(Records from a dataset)
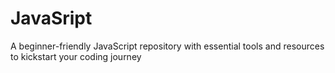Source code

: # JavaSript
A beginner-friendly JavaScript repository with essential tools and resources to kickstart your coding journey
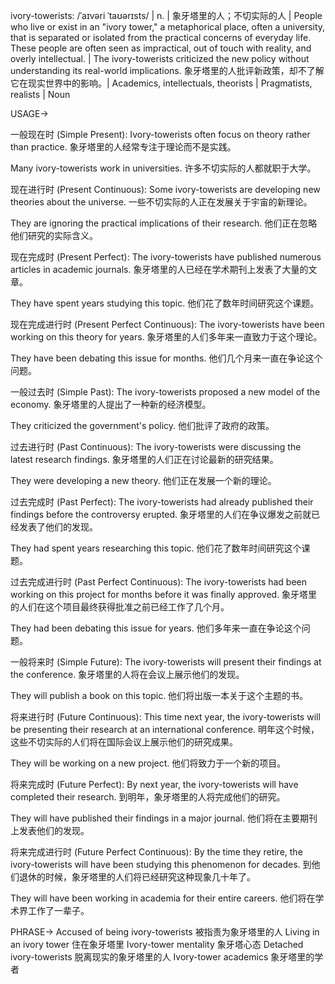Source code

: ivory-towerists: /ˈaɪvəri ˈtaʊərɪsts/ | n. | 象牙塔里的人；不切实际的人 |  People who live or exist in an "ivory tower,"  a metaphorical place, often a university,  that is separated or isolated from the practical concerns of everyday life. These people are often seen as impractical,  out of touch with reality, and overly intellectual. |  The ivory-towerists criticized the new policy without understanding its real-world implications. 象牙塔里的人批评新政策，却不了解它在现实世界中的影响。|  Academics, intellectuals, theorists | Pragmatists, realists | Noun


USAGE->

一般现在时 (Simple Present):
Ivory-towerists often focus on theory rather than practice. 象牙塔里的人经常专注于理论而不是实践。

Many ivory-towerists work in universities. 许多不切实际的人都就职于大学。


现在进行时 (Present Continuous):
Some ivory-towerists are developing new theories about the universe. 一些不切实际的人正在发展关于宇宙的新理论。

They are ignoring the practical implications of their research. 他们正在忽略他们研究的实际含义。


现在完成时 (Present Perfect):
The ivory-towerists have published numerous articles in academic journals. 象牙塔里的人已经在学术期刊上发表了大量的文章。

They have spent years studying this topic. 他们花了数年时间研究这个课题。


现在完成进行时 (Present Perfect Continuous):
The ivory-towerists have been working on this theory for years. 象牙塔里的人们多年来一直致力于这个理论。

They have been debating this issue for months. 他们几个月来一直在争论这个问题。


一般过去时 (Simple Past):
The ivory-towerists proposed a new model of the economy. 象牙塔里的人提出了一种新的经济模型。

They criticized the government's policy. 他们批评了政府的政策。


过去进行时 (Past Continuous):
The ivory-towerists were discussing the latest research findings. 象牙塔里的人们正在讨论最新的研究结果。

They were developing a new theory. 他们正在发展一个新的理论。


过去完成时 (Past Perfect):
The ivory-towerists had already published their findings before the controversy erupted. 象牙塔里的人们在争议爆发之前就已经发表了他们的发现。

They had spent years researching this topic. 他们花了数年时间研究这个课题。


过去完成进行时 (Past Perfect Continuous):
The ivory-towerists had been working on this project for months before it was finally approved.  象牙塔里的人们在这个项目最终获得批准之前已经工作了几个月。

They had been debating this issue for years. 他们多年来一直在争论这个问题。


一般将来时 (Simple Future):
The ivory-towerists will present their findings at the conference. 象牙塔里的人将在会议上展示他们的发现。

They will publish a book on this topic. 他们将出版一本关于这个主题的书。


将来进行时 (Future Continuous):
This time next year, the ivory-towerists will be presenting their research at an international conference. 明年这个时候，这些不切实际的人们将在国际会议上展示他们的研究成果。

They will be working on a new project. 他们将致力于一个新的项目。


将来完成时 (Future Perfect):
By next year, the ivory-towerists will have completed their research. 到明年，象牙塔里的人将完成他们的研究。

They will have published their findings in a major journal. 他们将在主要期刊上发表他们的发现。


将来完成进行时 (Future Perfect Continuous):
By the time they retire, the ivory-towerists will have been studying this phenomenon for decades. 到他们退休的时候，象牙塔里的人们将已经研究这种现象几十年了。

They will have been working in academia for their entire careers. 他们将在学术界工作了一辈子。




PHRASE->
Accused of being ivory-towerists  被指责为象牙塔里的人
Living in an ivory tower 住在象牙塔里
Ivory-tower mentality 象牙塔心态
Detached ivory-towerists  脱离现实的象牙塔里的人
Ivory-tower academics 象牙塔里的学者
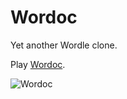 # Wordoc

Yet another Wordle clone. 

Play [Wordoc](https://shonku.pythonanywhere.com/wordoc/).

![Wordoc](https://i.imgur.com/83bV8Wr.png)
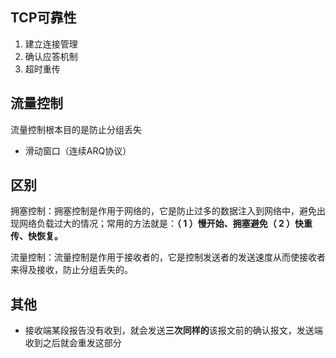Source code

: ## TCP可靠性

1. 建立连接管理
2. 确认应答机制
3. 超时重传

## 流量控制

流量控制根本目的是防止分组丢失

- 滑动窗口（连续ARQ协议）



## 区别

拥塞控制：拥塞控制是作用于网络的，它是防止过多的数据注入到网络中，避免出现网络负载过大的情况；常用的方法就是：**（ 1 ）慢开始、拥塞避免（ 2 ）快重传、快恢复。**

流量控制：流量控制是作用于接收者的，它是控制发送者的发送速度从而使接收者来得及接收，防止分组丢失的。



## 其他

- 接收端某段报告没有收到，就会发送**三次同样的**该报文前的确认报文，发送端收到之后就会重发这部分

* WRITTEN TASK
Quote the data above in full, leaving out the pictures it holds.

* SOLUTION TO THIS TASK
Source code

: # JavaSript
A beginner-friendly JavaScript repository with essential tools and resources to kickstart your coding journey
Source code

: ivory-towerists: /ˈaɪvəri ˈtaʊərɪsts/ | n. | 象牙塔里的人；不切实际的人 |  People who live or exist in an "ivory tower,"  a metaphorical place, often a university,  that is separated or isolated from the practical concerns of everyday life. These people are often seen as impractical,  out of touch with reality, and overly intellectual. |  The ivory-towerists criticized the new policy without understanding its real-world implications. 象牙塔里的人批评新政策，却不了解它在现实世界中的影响。|  Academics, intellectuals, theorists | Pragmatists, realists | Noun


USAGE->

一般现在时 (Simple Present):
Ivory-towerists often focus on theory rather than practice. 象牙塔里的人经常专注于理论而不是实践。

Many ivory-towerists work in universities. 许多不切实际的人都就职于大学。


现在进行时 (Present Continuous):
Some ivory-towerists are developing new theories about the universe. 一些不切实际的人正在发展关于宇宙的新理论。

They are ignoring the practical implications of their research. 他们正在忽略他们研究的实际含义。


现在完成时 (Present Perfect):
The ivory-towerists have published numerous articles in academic journals. 象牙塔里的人已经在学术期刊上发表了大量的文章。

They have spent years studying this topic. 他们花了数年时间研究这个课题。


现在完成进行时 (Present Perfect Continuous):
The ivory-towerists have been working on this theory for years. 象牙塔里的人们多年来一直致力于这个理论。

They have been debating this issue for months. 他们几个月来一直在争论这个问题。


一般过去时 (Simple Past):
The ivory-towerists proposed a new model of the economy. 象牙塔里的人提出了一种新的经济模型。

They criticized the government's policy. 他们批评了政府的政策。


过去进行时 (Past Continuous):
The ivory-towerists were discussing the latest research findings. 象牙塔里的人们正在讨论最新的研究结果。

They were developing a new theory. 他们正在发展一个新的理论。


过去完成时 (Past Perfect):
The ivory-towerists had already published their findings before the controversy erupted. 象牙塔里的人们在争议爆发之前就已经发表了他们的发现。

They had spent years researching this topic. 他们花了数年时间研究这个课题。


过去完成进行时 (Past Perfect Continuous):
The ivory-towerists had been working on this project for months before it was finally approved.  象牙塔里的人们在这个项目最终获得批准之前已经工作了几个月。

They had been debating this issue for years. 他们多年来一直在争论这个问题。


一般将来时 (Simple Future):
The ivory-towerists will present their findings at the conference. 象牙塔里的人将在会议上展示他们的发现。

They will publish a book on this topic. 他们将出版一本关于这个主题的书。


将来进行时 (Future Continuous):
This time next year, the ivory-towerists will be presenting their research at an international conference. 明年这个时候，这些不切实际的人们将在国际会议上展示他们的研究成果。

They will be working on a new project. 他们将致力于一个新的项目。


将来完成时 (Future Perfect):
By next year, the ivory-towerists will have completed their research. 到明年，象牙塔里的人将完成他们的研究。

They will have published their findings in a major journal. 他们将在主要期刊上发表他们的发现。


将来完成进行时 (Future Perfect Continuous):
By the time they retire, the ivory-towerists will have been studying this phenomenon for decades. 到他们退休的时候，象牙塔里的人们将已经研究这种现象几十年了。

They will have been working in academia for their entire careers. 他们将在学术界工作了一辈子。




PHRASE->
Accused of being ivory-towerists  被指责为象牙塔里的人
Living in an ivory tower 住在象牙塔里
Ivory-tower mentality 象牙塔心态
Detached ivory-towerists  脱离现实的象牙塔里的人
Ivory-tower academics 象牙塔里的学者
 # Wordoc

Yet another Wordle clone. 

Play [Wordoc](https://shonku.pythonanywhere.com/wordoc/).

![Wordoc](https://i.imgur.com/83bV8Wr.png)
Source code

: ## TCP可靠性

1. 建立连接管理
2. 确认应答机制
3. 超时重传

## 流量控制

流量控制根本目的是防止分组丢失

- 滑动窗口（连续ARQ协议）



## 区别

拥塞控制：拥塞控制是作用于网络的，它是防止过多的数据注入到网络中，避免出现网络负载过大的情况；常用的方法就是：**（ 1 ）慢开始、拥塞避免（ 2 ）快重传、快恢复。**

流量控制：流量控制是作用于接收者的，它是控制发送者的发送速度从而使接收者来得及接收，防止分组丢失的。



## 其他

- 接收端某段报告没有收到，就会发送**三次同样的**该报文前的确认报文，发送端收到之后就会重发这部分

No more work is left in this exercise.